Perfectly sober, expert steering control cannot easily correct a car’s directional instability. I recall a Monaco GP where an F1 driver lost it to a ‘tank-slapper.’ When Ayrton Senna’s steering correction sent him off track it wasn’t his error, it was just bad design. The same is true of Guy Martin’s crash on Mont Ventoux. The reason he lost control – the wrong fundamental chassis dynamics.

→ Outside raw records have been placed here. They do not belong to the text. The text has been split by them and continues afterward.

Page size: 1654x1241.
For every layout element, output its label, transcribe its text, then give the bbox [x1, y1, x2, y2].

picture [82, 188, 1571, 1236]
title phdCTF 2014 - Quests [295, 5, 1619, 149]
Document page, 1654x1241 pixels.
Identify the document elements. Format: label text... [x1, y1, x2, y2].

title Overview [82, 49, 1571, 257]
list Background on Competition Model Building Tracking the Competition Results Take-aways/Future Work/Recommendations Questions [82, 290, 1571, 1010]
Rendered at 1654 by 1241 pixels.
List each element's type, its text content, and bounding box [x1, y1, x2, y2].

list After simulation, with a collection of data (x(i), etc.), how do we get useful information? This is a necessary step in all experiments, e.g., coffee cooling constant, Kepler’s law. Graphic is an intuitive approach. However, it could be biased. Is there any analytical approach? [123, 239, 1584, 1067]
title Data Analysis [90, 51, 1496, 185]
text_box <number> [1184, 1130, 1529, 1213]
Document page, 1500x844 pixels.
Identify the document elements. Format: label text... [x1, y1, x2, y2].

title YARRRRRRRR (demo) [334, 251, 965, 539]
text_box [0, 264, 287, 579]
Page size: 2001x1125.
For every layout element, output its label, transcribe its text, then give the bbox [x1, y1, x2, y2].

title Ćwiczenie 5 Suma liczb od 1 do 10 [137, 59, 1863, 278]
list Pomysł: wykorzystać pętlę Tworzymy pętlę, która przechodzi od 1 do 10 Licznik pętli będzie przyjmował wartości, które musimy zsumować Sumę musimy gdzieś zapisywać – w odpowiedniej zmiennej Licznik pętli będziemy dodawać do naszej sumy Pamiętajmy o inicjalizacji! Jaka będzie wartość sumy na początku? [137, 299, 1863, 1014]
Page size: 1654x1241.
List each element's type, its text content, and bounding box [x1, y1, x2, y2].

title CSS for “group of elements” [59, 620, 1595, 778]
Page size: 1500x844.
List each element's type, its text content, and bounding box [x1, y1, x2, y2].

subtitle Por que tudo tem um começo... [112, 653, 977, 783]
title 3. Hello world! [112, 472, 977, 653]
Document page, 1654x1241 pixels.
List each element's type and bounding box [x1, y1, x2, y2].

In 1989, I filed an application for a bicycle-specific suspension. The simple engineering principle is easily applied to a car, but my patent agent told me that’s a novel step, which called for a separate patent I couldn’t afford. If I were a wealthy man, I could’ve built a car with zero roll, zero pitch and a self-levelled, compliant suspension with accurate ride-height. Only Active suspension can do that, but it was banned by the FIA in 1994. Not all the teams could afford to run it, so it’s seen as unfair competition! They’d like to build cars with no suspension, but FIA tech regs rule it out.
Hundreds of thousands of people have died as a direct consequence of my intellectual property rights being stolen by a state-run protection racket. Patents must be free, same as copyright.
I think you’ll find that Japan has the highest rate of patenting. An application can be filed and the examination delayed for seven years. By that time, in other jurisdictions, renewal fees were costing me £1,500 per annum.